Wie schon am Sonntag in Bad Nauheim konnten sich die Towerstars auch im Nachholspiel in Krefeld nicht für ein gutes Auswärtsspiel belohnen. Das noch weiter reduzierte Team von Coach Tim Kehler kämpfte von der ersten bis zur letzten Sekunde hart und war gegen den Meister- und Aufstiegsaspiranten bis auf wenige Phasen die Ton angebende Mannschaft, im Abschluss fehlte aber die Konsequenz.

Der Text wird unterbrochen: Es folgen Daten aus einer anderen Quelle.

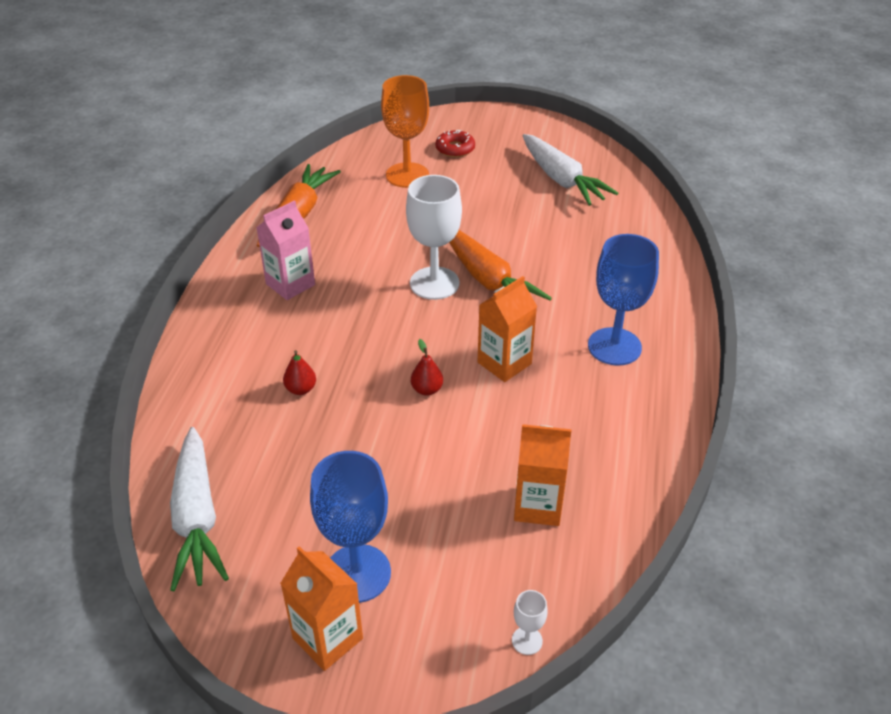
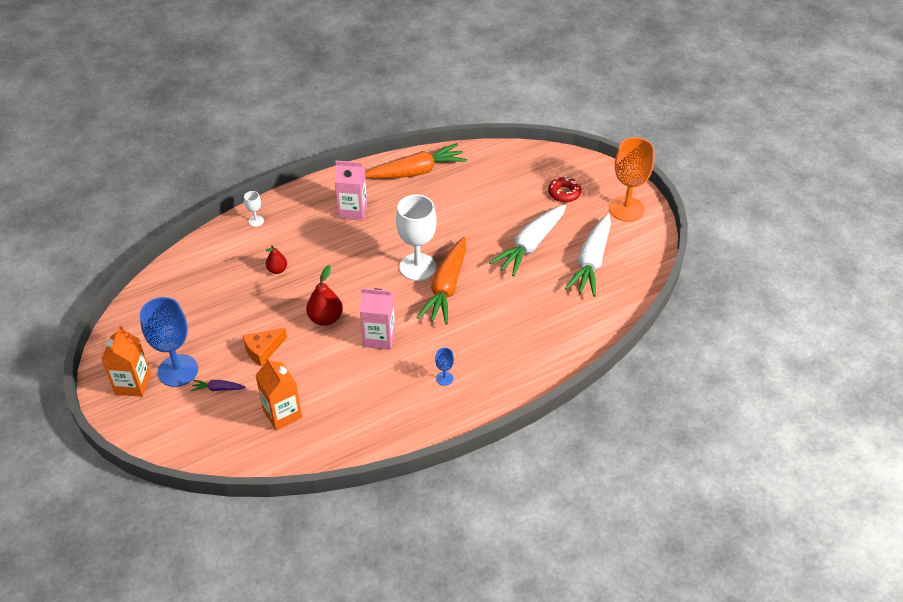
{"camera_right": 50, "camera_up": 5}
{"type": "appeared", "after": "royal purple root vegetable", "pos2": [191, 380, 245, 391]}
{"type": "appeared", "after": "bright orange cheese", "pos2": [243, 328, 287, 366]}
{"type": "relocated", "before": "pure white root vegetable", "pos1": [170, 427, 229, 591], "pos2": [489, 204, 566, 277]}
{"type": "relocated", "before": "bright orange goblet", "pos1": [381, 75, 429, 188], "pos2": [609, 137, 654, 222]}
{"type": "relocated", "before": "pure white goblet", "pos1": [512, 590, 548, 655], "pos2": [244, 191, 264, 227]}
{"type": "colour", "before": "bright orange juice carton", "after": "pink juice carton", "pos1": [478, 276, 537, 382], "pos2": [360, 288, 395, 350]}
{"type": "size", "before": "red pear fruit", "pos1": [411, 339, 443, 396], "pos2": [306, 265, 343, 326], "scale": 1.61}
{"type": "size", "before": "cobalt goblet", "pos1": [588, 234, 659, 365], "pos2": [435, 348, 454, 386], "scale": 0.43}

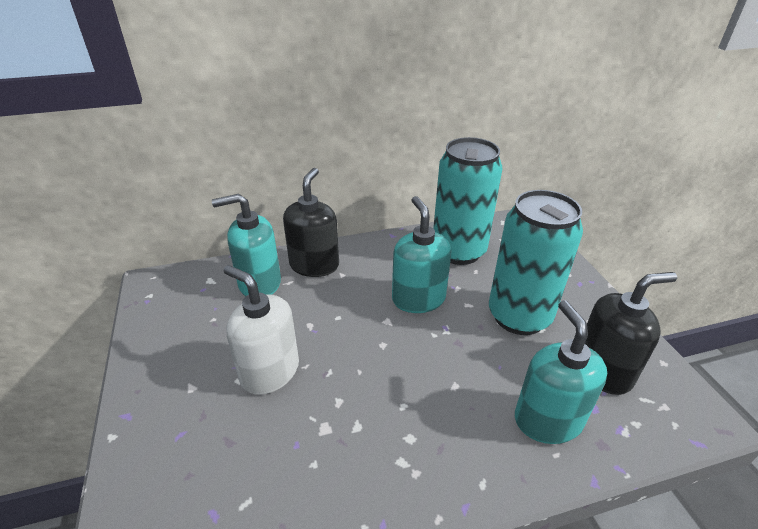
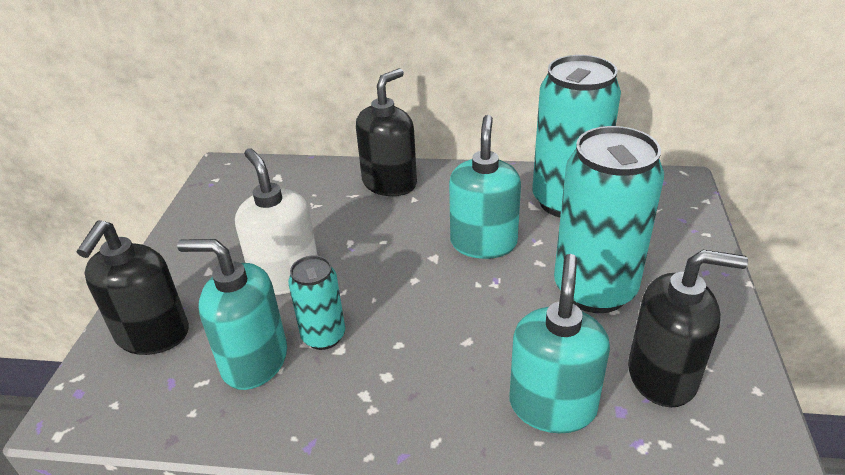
{"camera_right": 25, "camera_up": 0}
{"type": "appeared", "after": "black soap pump", "pos2": [77, 220, 189, 355]}
{"type": "appeared", "after": "turquoise tin", "pos2": [288, 255, 345, 350]}
{"type": "relocated", "before": "turquoise soap pump", "pos1": [212, 194, 281, 296], "pos2": [177, 239, 287, 390]}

Auf dem Spielberichtsbogen des Gastspiels in Krefeld stand wahrlich nicht die Bestbesetzung. Zu den frischgebackenen Vätern Charlie Sarault und Julian Eichinger, dem erkrankten Denis Pfaffengut sowie angeschlagenen Nick Latta gesellten sich nach dem Spiel auch noch Torhüter Jonas Langmann sowie Josh MacDonald zu den Ausfällen. Letzterer hatte sich am Montagmorgen im Training verletzt, eine ärztliche Abklärung im Verlauf der Woche muss hier weitere Klarheit bringen. Als Backup reiste Lukas Schulte vom Kooperationspartner ERC Ingolstadt kurzfristig in Krefeld an.

Vor 2879 Zuschauern in der Krefelder Yayla-Arena starteten die Oberschwaben von Beginn an konzentriert und selbstbewusst. Nach knapp 50 Sekunden hatte Oliver Granz mit einem Schuss aus der zweiten Reihe die erste Möglichkeit. Trotz der personell erforderlichen Umstellungen spielte das Team von Coach Tim Kehler sehr strukturiert durch die neutrale Zone, auch das Vorchecking war effektiv. In der klaren Überlegenheit wurde von Minute zu Minute auch die Qualität der Chancen höher. Beispielsweise in der 12. Minute, als Robbie Czarnik das gegnerische Tor umkurvte oder drei Minuten später bei einer Einzelaktion von Kapitän Sam Herr.

Bis zur 17. Minute ließen die Oberschwaben auf das von Jonas Stettmer gehütete Tor so gut wie nichts durch, dann allerdings reichte eine zu späte Abstimmung in der eigenen Zone und Leon Niederberger traf mit einem platzierten Handgelenkschuss zum 1:0 für Krefeld.  Noch in der gleichen Spielminute eröffnete sich für die Towerstars die Chance auf den Ausgleich in Form einer gegnerischen Strafzeit. Krefeld offenbarte jedoch keine Passwege auf den jeweils freien Mann und mit Distanzschüssen war Sergei Belov zwischen den Pfosten der Pinguine nicht zu überwinden.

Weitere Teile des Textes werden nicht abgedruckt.